President Barack Obama was to speak at midafternoon at the White House.In Lausanne, Kerry said in a tweet that there was agreement “to resolve major issues on nuclear program. Back to work soon on a final deal.” He was expected to brief reporters later Thursday.
Mogherini said the seven nations would now start writing the text of a final accord. She cited several agreed-upon restrictions on Iran's enrichment of material that can be used either for energy production or in nuclear warheads.
Crucially for the Iranians, economic sanctions related to its nuclear programs are to be rolled back after the U.N. nuclear agency confirms compliance.
Zarif told reporters the agreement would show “our program is exclusively peaceful, has always been and always will remain exclusively peaceful,” while not hindering the country's pursuit of atomic energy for civilian purposes.
“Our facilities will continue,” he said. “We will continue enriching, we will continue research and development.” He said a planned heavy water reactor will be “modernized” and that the Iranians would keep their deeply buried underground facility at Fordo.
“We have taken a major step but are still some way away from where we want to be,” Zarif said, calling Thursday's preliminary step as a “win-win outcome.”
Israeli leaders, deeply concerned about Iran's intentions, were much less positive.Prime Minister Benjamin Netanyahu said that a final agreement “must significantly roll back Iran's nuclear capabilities and stop its terrorism and aggression.”
Mogherini said Iran's heavy water reactor wouldn't produce weapons-grade plutonium and that Fordo wouldn't be a site for enrichment of uranium, which can be used for nuclear weapons.
The officials spoke following weeklong talks that were twice extended past a March 31 deadline for a preliminary deal. Although the U.S. pushed for concrete commitments, the Iranians insisted on a general statement of what had been accomplished. Negotiators worked concurrently on documents describing what needs to be done for the final agreement.

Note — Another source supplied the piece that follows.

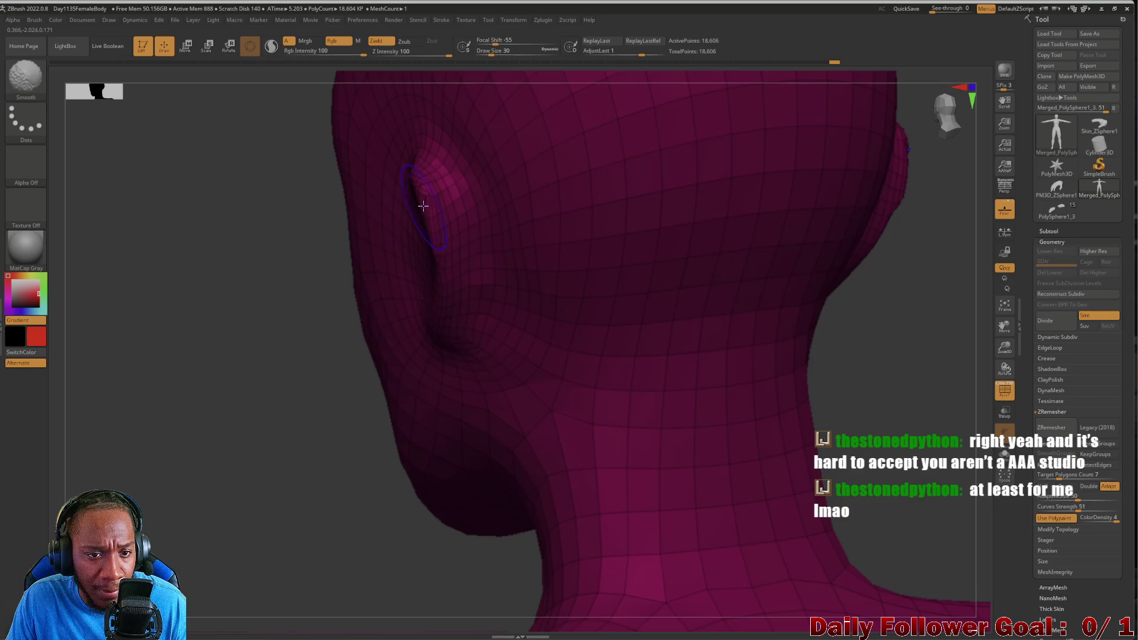
pyautogui.moveTo(196, 419)
pyautogui.mouseDown()
pyautogui.moveTo(223, 389)
pyautogui.moveTo(413, 286)
pyautogui.mouseUp()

The U.S. and its five partners want to curb Iran's nuclear technologies so it cannot develop weapons. Tehran denies such ambitions but is negotiating because it wants economic sanctions imposed over its nuclear program to be lifted.
Washington, in particular, faces strong domestic pressure. Critics in Congress are threatening to impose new sanctions over what they believe is a bad deal taking shape and the Obama administration needed to make as many details public as possible to sell the merits of its diplomatic effort.
The final breakthrough came after a day after a flurry of overnight sessions between Kerry and Zarif, and meetings involving the six powers.